Four key themes you should know in managing change:

  • Nurture emergence. Organizations can’t be organized anymore! We must become skilled in facilitating self-organization, the art of emergence, like termites.

  • Learn to flow with change. Don’t get too caught up in “creating a plan.” Often, we get buried in paper, and unwittingly create a plan that generates its own resistance!

    The 15% principle suggests that we are only able to control or influence about 15% of what happens. The other 85% is out of our control! Do you know where your 15% is? If you don’t, you can’t use it. The only way to change an organization is to find the 15% leverage point that enables you to nudge the organization into a new direction. Most organizations are overwhelmed by looking at the apparently unmanageable 85%. Instead, get everyone looking for their 15% and you get a transformative impact. Small changes, large effects—that’s the Butterfly Effect at work.

  • Practice the art of managing context. To illustrate this principle, Morgan displayed a picture of a man on his knees looking up to the sky, arms outstretched, with a crowd of people around him. Everyone agreed this must be a picture of a religious evangelist, leading his “flock” in prayer.

    Morgan then showed another picture. It was nearly identical to the first, but the man was now balancing a flower pot on a rod on the end of his nose. With this small visual change, the “evangelist” suddenly appeared to be a “circus performer.” This was an example of changing the context.

    We must become adept at doing this in a way that will allow self-organization to occur. You can’t design the new form. But you can create safe ways of flipping the context. The art of managing context rests on two activities— creating new understandings and finding new actions that will flip the situation.

    In politically charged situations, you have to flip the context so people can find transformative actions.

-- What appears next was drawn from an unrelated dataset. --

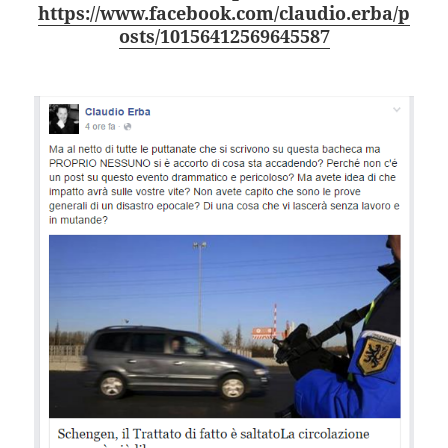
https://www.facebook.com/claudio.erba/p
osts/10156412569645587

    One technique for changing the context is minspecs, or using minimum rules or points of reference that act as key attractors. Bureaucracies are defined to the limit. Everything is MaxSpecs. To facilitate emergence, focus on the few, simple rules that create the framework in which the system can find its new form. This is the manager’s job.

    What are the absolutely critical parameters that must be articulated and encoded into the organizational DNA? What are your minspecs for health care systems that create an environment that allows health care to self-organize in all situations?

  • Understand the key role of contradiction. Contradiction is part of reality. Your organization may have laid out flawless plans for change, but it will almost certainly hit contradiction—a “but” that prevents it from reaching its goal. Imagine these “buts” as forks in the road that lead you in a completely different direction; in complexity science, this is known as a bifurcation point.

    Any complex system will encounter these “buts” or bifurcation points. But when they’re unprepared to meet them in the road, the organization starts going back to its initial configuration.

    When you run into “buts” or contradiction, here are some management principles:
    • Use the 15% to create new situations that change the context
    • Use minspecs to make change
    • Look for the 15% in the systems’ contradictions. Paradoxes stop us, but creativity finds new ways to overcome them. Use paradox as a leverage point rather than letting it derail the effort.